Without the images, write out all of the following entries exactly.

Input »
━━━
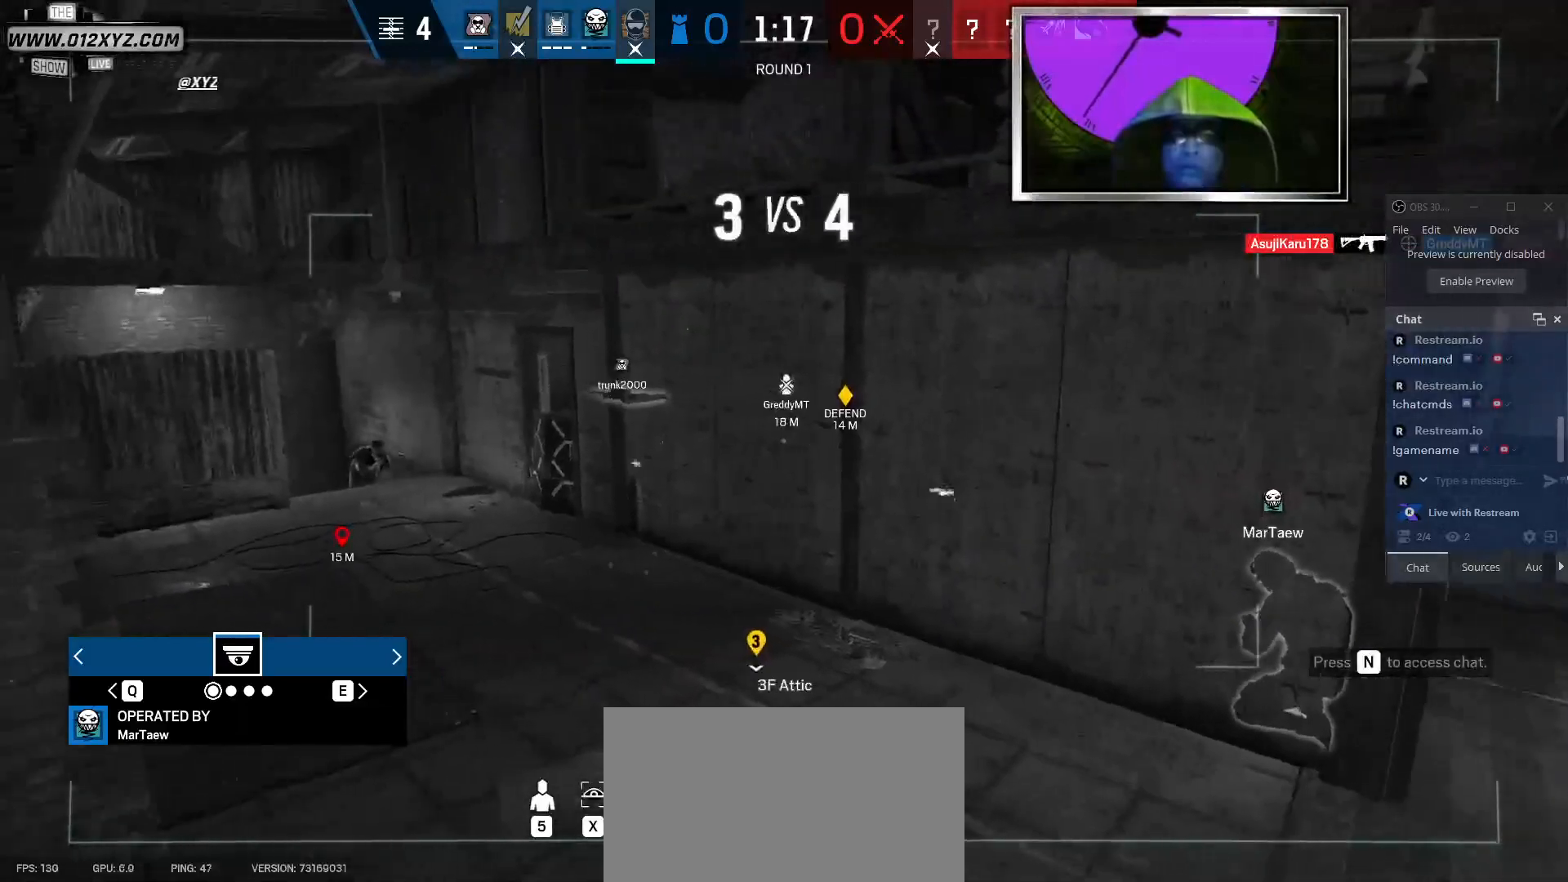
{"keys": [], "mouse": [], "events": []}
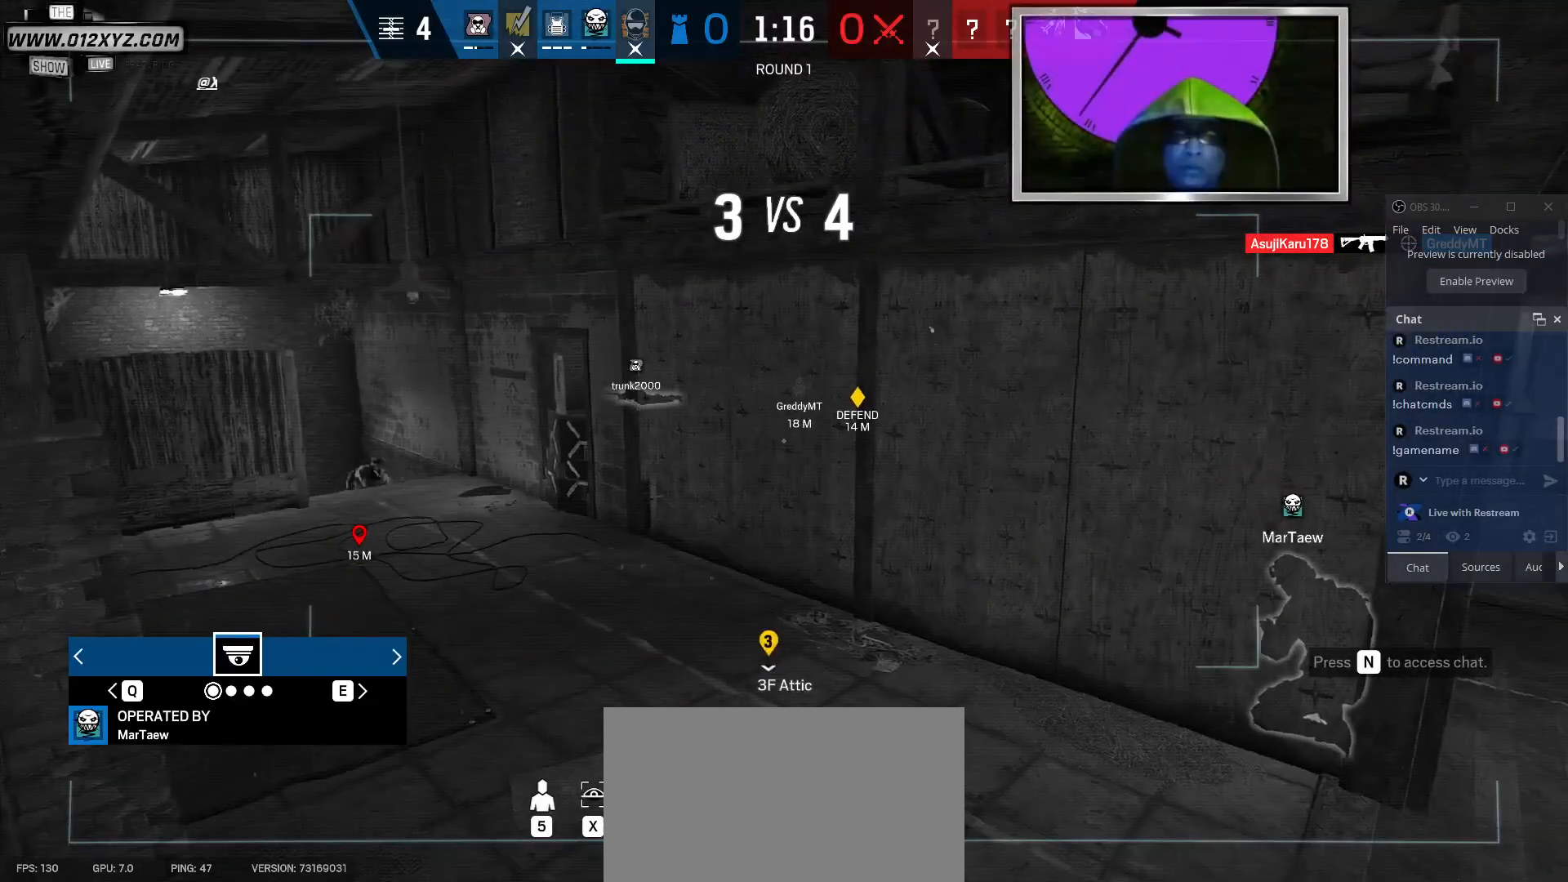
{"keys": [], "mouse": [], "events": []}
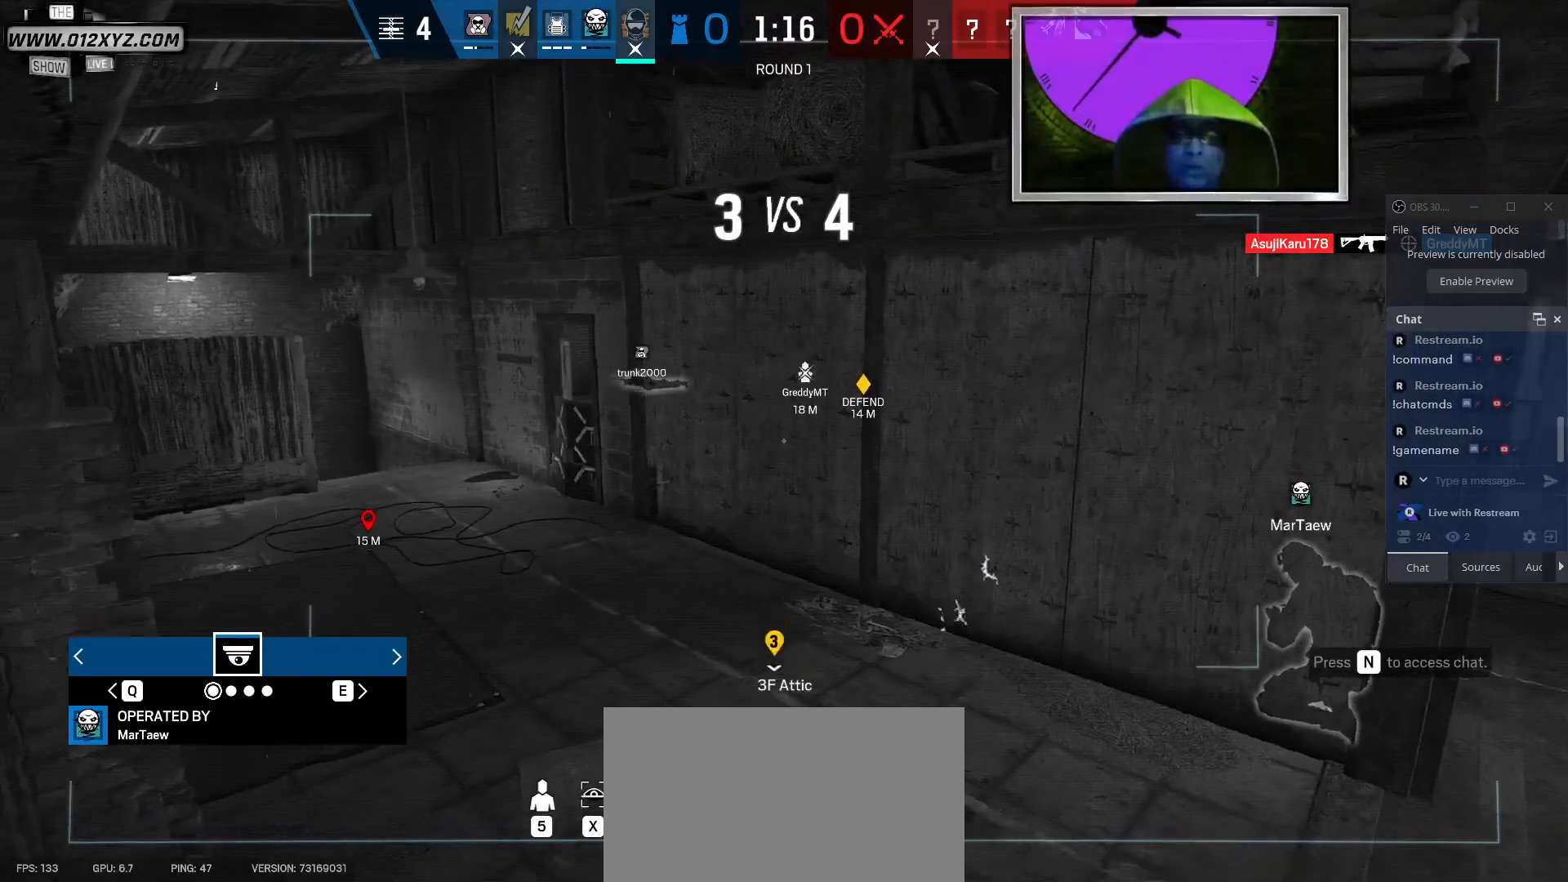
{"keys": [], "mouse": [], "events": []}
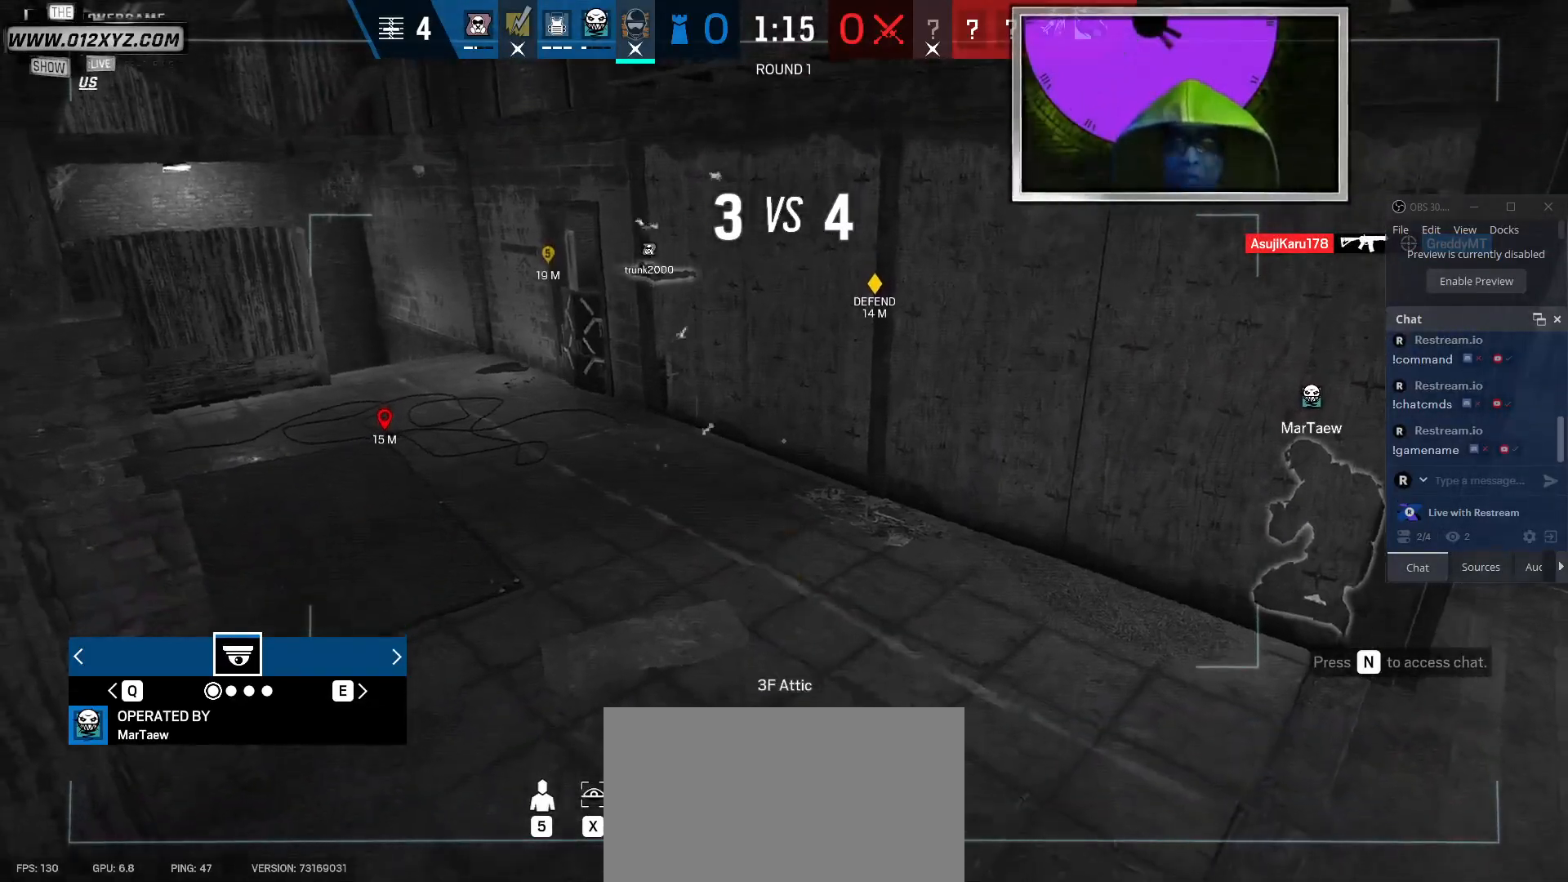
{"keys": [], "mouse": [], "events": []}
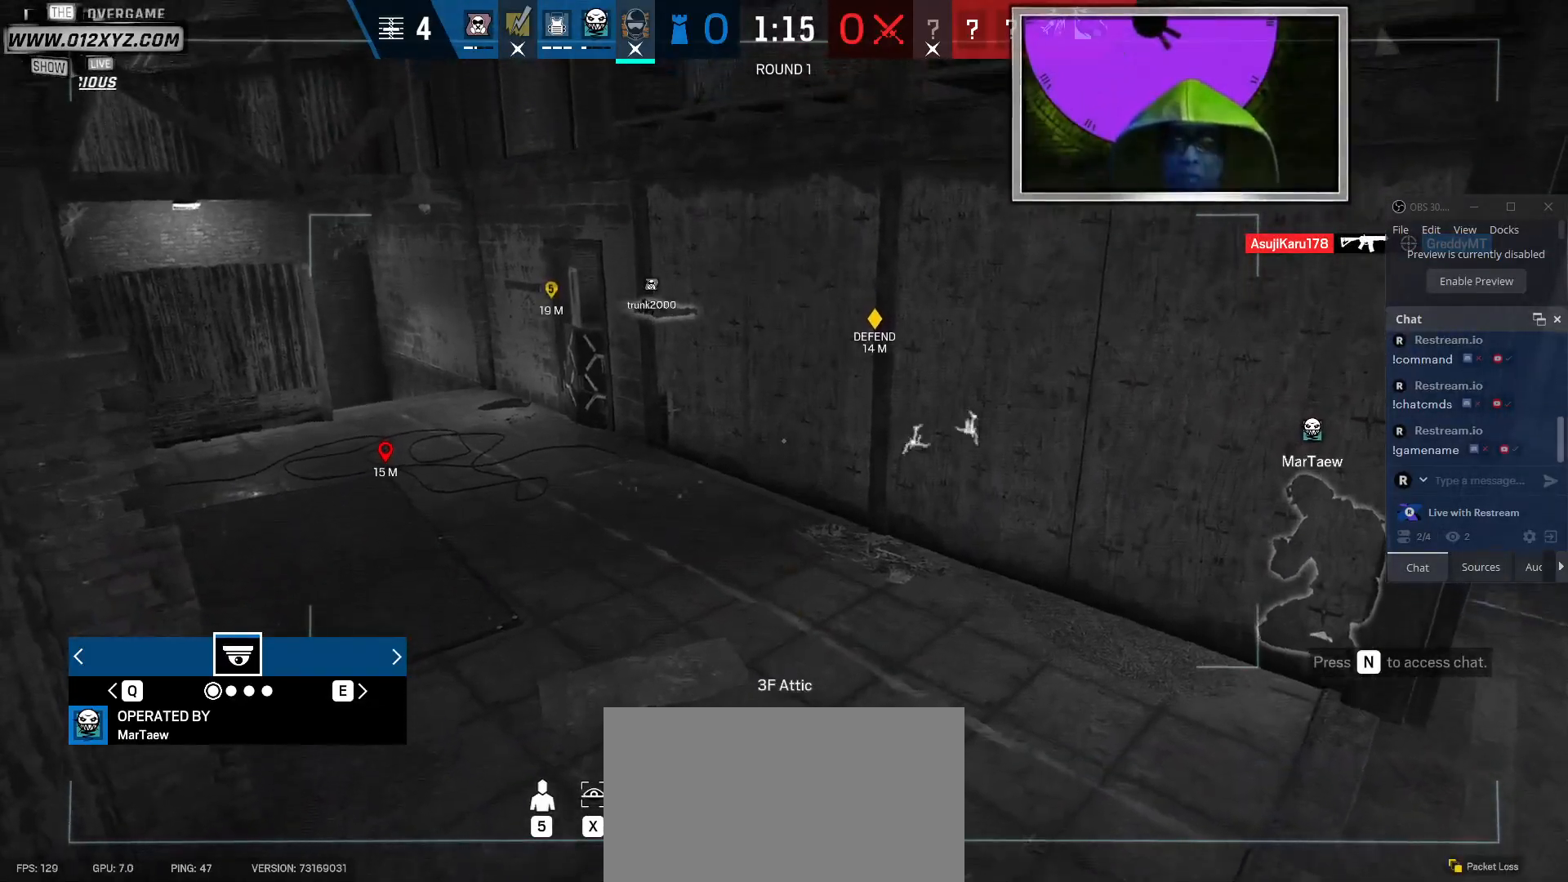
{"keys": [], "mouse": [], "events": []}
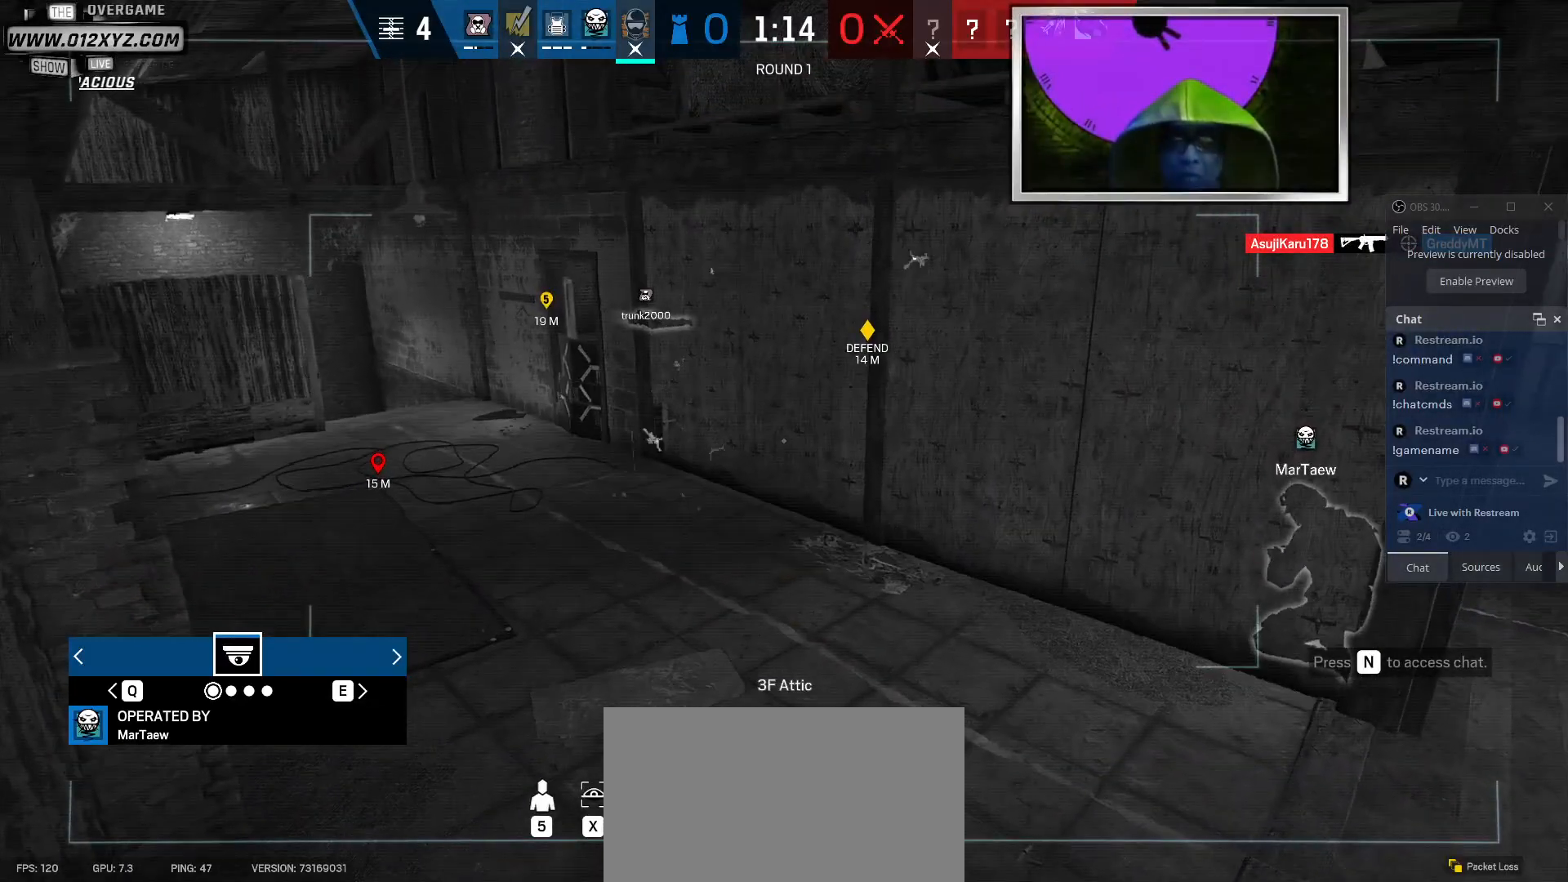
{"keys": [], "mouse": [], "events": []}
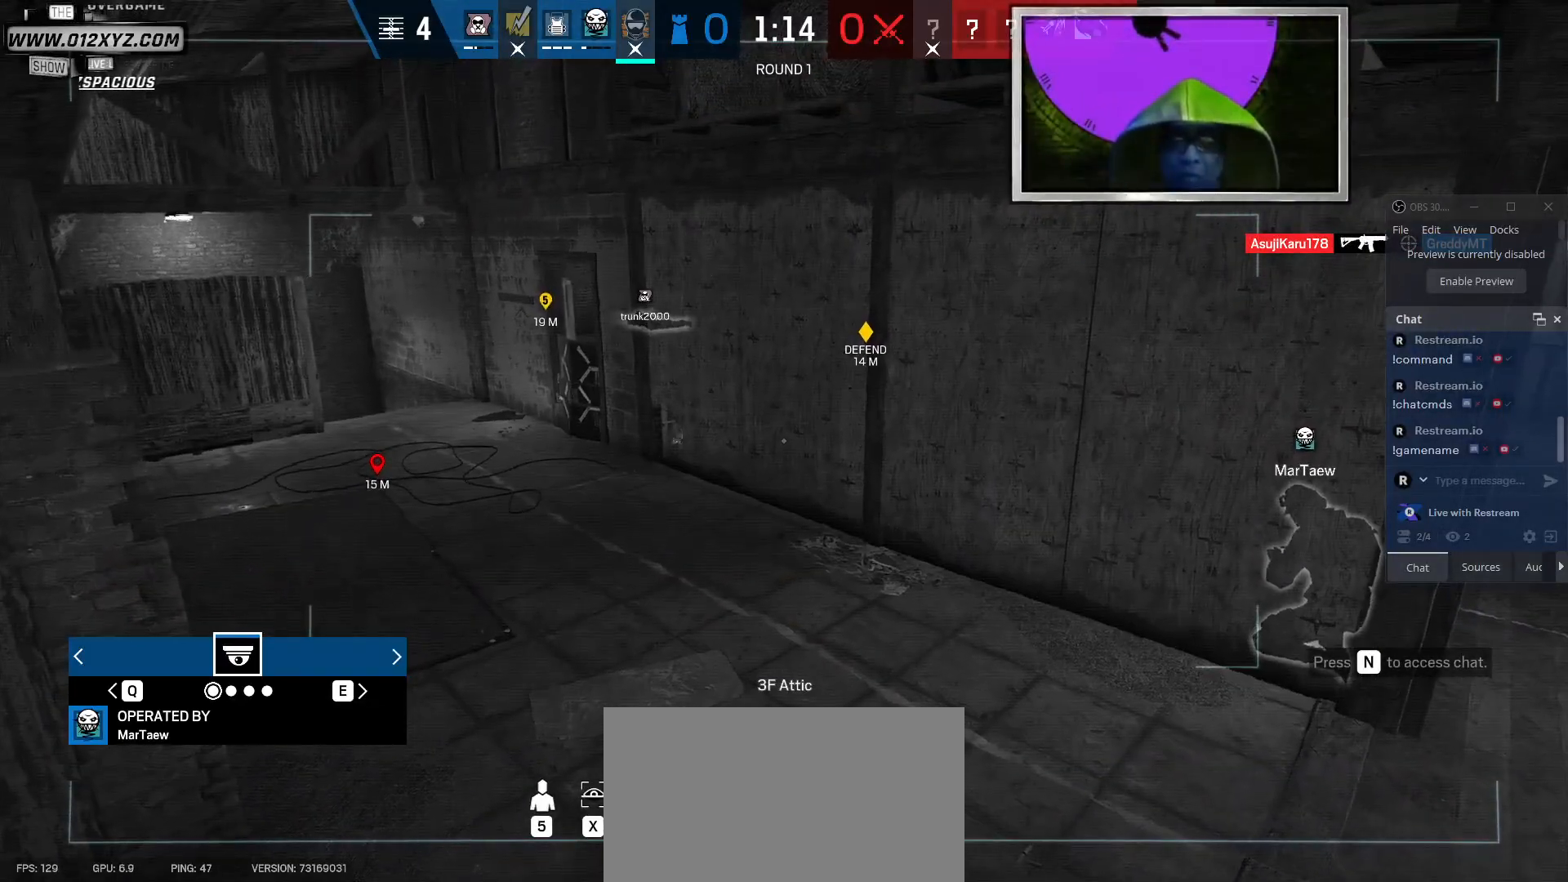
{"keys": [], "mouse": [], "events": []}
━━━
Solution below »
{"keys": [], "mouse": [], "events": []}
{"keys": [], "mouse": [], "events": []}
{"keys": [], "mouse": [], "events": []}
{"keys": [], "mouse": [], "events": []}
{"keys": [], "mouse": [], "events": []}
{"keys": [], "mouse": [], "events": []}
{"keys": [], "mouse": [], "events": []}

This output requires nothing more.